One disadvantage to any mechanical fan is of course the noise. Some fans are noisier than others, depending on the blade angle, flexibility of the fins, and stagger of the blades. Factory GM units used stiff steel blades on their clutch fans, but each blade had a curved lip at the tip, and staggered blades, to eliminate almost all noise. The fixed blade designs, GM or aftermarket, are rather noisy.
It's splitting hairs, but the 0-5 hp a clutch fan may use at 4000 rpm, well consider that an electric fan puts a drain on your electrical system, which puts a load on the alternator, which then of course uses a few horsepower to turn.

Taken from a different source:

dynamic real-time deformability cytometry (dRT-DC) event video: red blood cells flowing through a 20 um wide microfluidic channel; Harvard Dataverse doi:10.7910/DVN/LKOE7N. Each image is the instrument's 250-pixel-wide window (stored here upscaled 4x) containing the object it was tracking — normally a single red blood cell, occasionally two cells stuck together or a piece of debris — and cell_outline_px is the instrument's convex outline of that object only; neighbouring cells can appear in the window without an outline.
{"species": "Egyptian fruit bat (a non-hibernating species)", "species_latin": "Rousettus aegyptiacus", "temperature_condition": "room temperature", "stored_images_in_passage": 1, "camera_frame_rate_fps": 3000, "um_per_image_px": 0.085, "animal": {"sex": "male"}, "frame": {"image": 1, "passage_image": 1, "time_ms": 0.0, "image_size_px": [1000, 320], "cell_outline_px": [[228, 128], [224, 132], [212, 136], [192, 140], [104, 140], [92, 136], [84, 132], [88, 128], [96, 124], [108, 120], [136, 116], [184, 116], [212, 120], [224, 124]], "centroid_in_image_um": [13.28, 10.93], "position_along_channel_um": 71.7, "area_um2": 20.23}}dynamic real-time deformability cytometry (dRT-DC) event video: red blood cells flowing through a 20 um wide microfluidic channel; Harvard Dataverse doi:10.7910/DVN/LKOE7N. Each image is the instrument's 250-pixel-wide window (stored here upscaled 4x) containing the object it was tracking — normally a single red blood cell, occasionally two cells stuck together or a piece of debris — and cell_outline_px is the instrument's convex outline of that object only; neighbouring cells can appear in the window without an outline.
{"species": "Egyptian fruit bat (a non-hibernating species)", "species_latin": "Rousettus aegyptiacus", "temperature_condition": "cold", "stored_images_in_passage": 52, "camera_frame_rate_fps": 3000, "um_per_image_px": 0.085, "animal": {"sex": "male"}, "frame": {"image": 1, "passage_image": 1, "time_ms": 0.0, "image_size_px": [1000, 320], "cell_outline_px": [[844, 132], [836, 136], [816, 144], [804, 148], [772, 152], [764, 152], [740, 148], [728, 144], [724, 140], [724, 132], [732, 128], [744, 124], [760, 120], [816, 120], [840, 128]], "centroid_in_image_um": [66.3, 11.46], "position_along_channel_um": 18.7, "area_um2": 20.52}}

A popular do-it-yourself mod that people used to do was rig up a switch, off the gas pedal or carb throttle lever, to cut power to the alternator at wide open throttle. But over the years, some tests in magazines have proven that while you may save a couple hp by allowing your alternator to freewheel for a few seconds, your also taking power away from an MSD unit and/or spark plugs, so they recommended not bypassing your alternator for those few extra hp you may save.

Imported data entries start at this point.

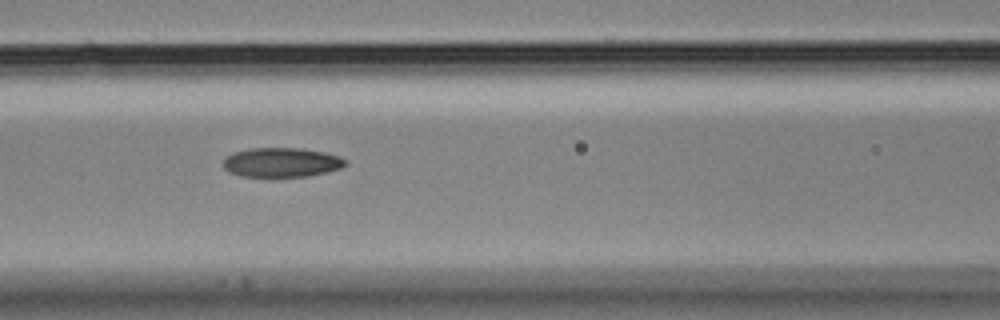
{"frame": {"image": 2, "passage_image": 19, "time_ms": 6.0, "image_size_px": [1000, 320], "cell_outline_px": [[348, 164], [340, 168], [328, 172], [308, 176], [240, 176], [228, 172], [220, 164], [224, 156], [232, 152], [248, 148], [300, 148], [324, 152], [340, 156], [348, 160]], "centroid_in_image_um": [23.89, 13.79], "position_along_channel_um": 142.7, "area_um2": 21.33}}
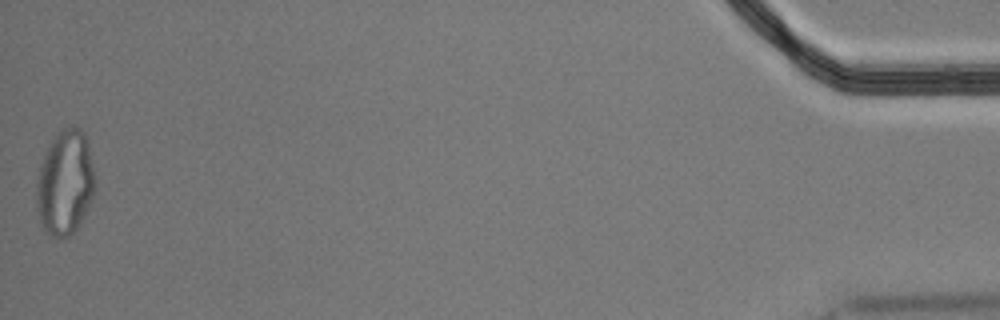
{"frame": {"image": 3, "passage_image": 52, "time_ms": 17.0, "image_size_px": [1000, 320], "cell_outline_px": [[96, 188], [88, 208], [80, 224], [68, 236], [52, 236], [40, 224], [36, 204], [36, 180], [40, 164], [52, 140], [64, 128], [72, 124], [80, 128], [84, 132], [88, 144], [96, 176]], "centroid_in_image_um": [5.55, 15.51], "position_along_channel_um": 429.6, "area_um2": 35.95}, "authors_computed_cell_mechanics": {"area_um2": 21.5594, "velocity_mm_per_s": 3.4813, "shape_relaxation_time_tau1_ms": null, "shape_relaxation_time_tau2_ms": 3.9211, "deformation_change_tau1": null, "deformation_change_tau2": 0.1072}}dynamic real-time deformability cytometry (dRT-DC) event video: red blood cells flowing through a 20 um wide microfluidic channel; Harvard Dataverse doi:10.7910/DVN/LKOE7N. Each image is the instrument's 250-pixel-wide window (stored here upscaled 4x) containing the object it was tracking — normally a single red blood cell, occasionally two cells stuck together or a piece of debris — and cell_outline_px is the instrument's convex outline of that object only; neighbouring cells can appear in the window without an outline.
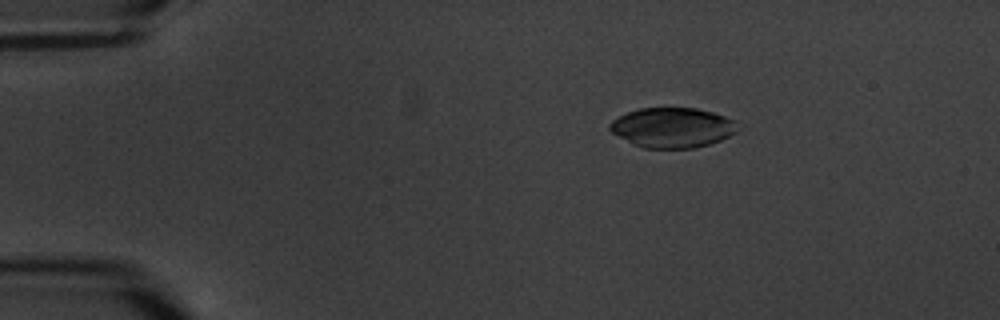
{"species": "common noctule bat (a hibernating species)", "species_latin": "Nyctalus noctula", "temperature_condition": "warm", "stored_images_in_passage": 7, "camera_frame_rate_fps": 3000, "um_per_image_px": 0.085, "animal": {"sex": "male", "body_mass_g": 20.1, "forearm_length_mm": 53.5}, "frame": {"image": 1, "passage_image": 3, "time_ms": 2.667, "image_size_px": [1000, 320], "cell_outline_px": [[736, 132], [720, 140], [696, 148], [644, 148], [632, 144], [612, 132], [608, 128], [608, 124], [612, 120], [628, 112], [640, 108], [696, 108], [712, 112], [736, 120]], "centroid_in_image_um": [57.14, 10.85], "position_along_channel_um": 27.9, "area_um2": 29.65}}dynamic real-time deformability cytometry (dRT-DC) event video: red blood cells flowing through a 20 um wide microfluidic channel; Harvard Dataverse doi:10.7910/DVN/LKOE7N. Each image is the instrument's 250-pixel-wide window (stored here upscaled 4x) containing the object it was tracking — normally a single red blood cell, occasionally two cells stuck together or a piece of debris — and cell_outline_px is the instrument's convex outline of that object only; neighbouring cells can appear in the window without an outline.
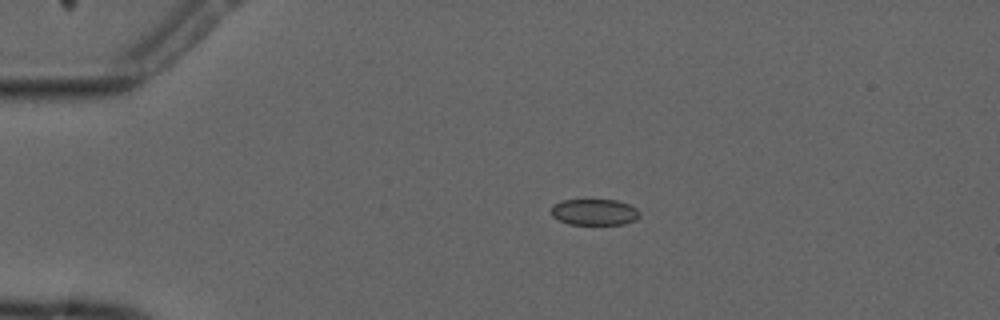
{"species": "common noctule bat (a hibernating species)", "species_latin": "Nyctalus noctula", "temperature_condition": "cold", "stored_images_in_passage": 4, "camera_frame_rate_fps": 3000, "um_per_image_px": 0.085, "animal": {"sex": "male", "forearm_length_mm": 52.5}, "frame": {"image": 1, "passage_image": 1, "time_ms": 0.0, "image_size_px": [1000, 320], "cell_outline_px": [[640, 216], [636, 220], [624, 224], [568, 224], [552, 216], [552, 204], [560, 200], [616, 200], [628, 204], [636, 208], [640, 212]], "centroid_in_image_um": [50.53, 18.02], "position_along_channel_um": 34.5, "area_um2": 13.53}}
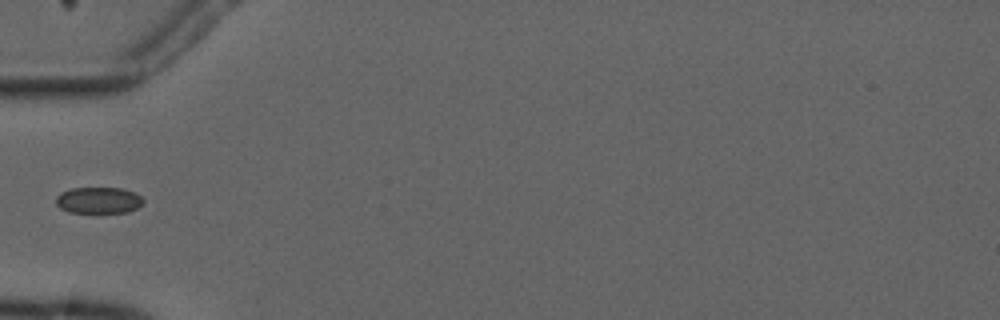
{"frame": {"image": 2, "passage_image": 3, "time_ms": 2.333, "image_size_px": [1000, 320], "cell_outline_px": [[144, 204], [128, 212], [68, 212], [60, 208], [56, 204], [56, 196], [60, 192], [72, 188], [124, 188], [136, 192], [144, 200]], "centroid_in_image_um": [8.39, 17.01], "position_along_channel_um": 76.6, "area_um2": 13.53}}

Great to hear you may have solved your problem. I use Water Wetter (two bottles) and straight water in my system.
I have an overheat problem too, one issue is it's a Pontiac from the 60's, they've been known for cooling issues, god knows I'm having mine too. I would never change to an electric fan, just to gain 2-5 HP, I would of changed the radiator to an aluminium rad. and use a clutch fan, that's my next option. The car isn't designed for electric fan's, if it ever fail's Goodbye engine, especially a hot running Pontiac, I'd trust the belt's because there is more than one there, both don't always break. As far as Water Wetter, heard about it, and some say don't use it, it does nothing at all, I've talked to some on Highperformancepontiac and they swear it does nothing and use proper 50/50 antifreeze. I was also under the impression Water Wetter worked it's best with only distilled water, with antifreeze it worked so-so.
I used to have overheating problems...car used to run mostly around 230-240....got it lower and lower over the years , by fillers , water pump, timing, carburator etc..(and actually got rid of an electric 'helper fan' , placed in front, it was just blocking more than it helped)..but last item was a new 3 core alum radiator by Champion...now car runs 185-195 from colder time of the year to the hotter times. Personally I dont like the electric fans (have had on other vihicles) as they tend to "whine" too much.
I actually did test the Water Wetter stuff about 10 years ago, when I still had a 4-row radiator factory style radiator (went to aluminum a long time ago). I too suffered from "heat creep", and it would go to 200 degrees, then after driving for awhile, sitting in traffic it would go to 205. Then sitting longer it would creep to 210, then 215.
I bought 2 bottles of Water Wetter, and let the car idle in the garage for about 20 minutes. Same conditions I've always had, all I did was add the Water Wetter. The stuff actually worked. Temps never went above 205.
The down side was that I used to swap intakes a lot, and didn't have the intake crossover cut. That meant I had to drain fluid to get the intake off. I'd reuse the fluid if I could, but I realized that special fluid was not the answer, and that it would get expensive with all the intake swaps I did. But the stuff actually worked.
Went to an aluminum radiator, full vac advance on the timing, always stayed with the factory clutch fan, and the car runs at 190 all day now. I had an electric in front of the radiator, but later removed it. It worked great at the dragstrip, in between runs, to cool the engine down. But I don't race the car anymore, so I removed it.